Geschlossene Grenzen  

Schwedens Sonderweg treibt das Land in die Isolation

Von David Ruch

24.06.2020, 19:58 Uhr
Corona-Pandemie: Schwedens langsamer Abschied vom Sonderweg. Schweden feiert Mittsommer: In Stockholm picknickt eine Gruppe junger Menschen in einem Park. Große Feiern, wie sonst zu diesem Anlass üblich, fallen in diesem Jahr aus. (Quelle: dpa/Andres Kudacki)

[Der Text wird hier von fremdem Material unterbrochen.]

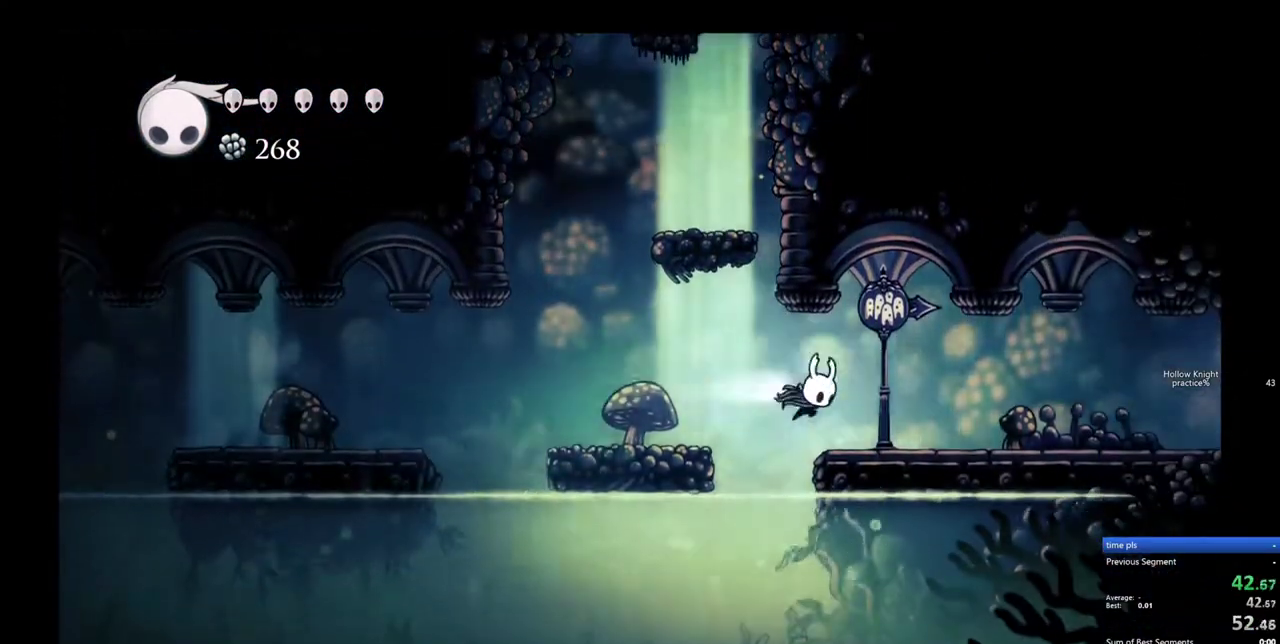
{"keys": ["right"], "events": [[17, "dash", "down"], [117, "dash", "up"]]}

Schweden feiert Mittsommer: In Stockholm picknickt eine Gruppe junger Menschen in einem Park. Große Feiern, wie sonst zu diesem Anlass üblich, fallen in diesem Jahr aus. (Quelle: Andres Kudacki/dpa)

Schweden gilt als der Corona-Rebell, weil es anders als das übrige Europa auf strikte Maßnahmen in der Corona-Pandemie verzichtete. Nun bringt die hohe Todesrate die Regierung allmählich in Probleme.

Am Dienstag hat Finnland angekündigt, für den Sommer die Reisebeschränkungen für eine Reihe von europäischen Ländern wieder aufzuheben. Ab dem 13. Juli sollen Reisen aus Ländern wieder möglich sein, die innerhalb einer Zwei-Wochen-Periode weniger als acht neue Corona-Fälle pro 100.000 Einwohner verzeichnet haben. Nach heutigem Stand fielen darunter Staaten wie Deutschland, Österreich und die Schweiz – Finnlands wichtigstes Nachbarland Schweden dagegen nicht.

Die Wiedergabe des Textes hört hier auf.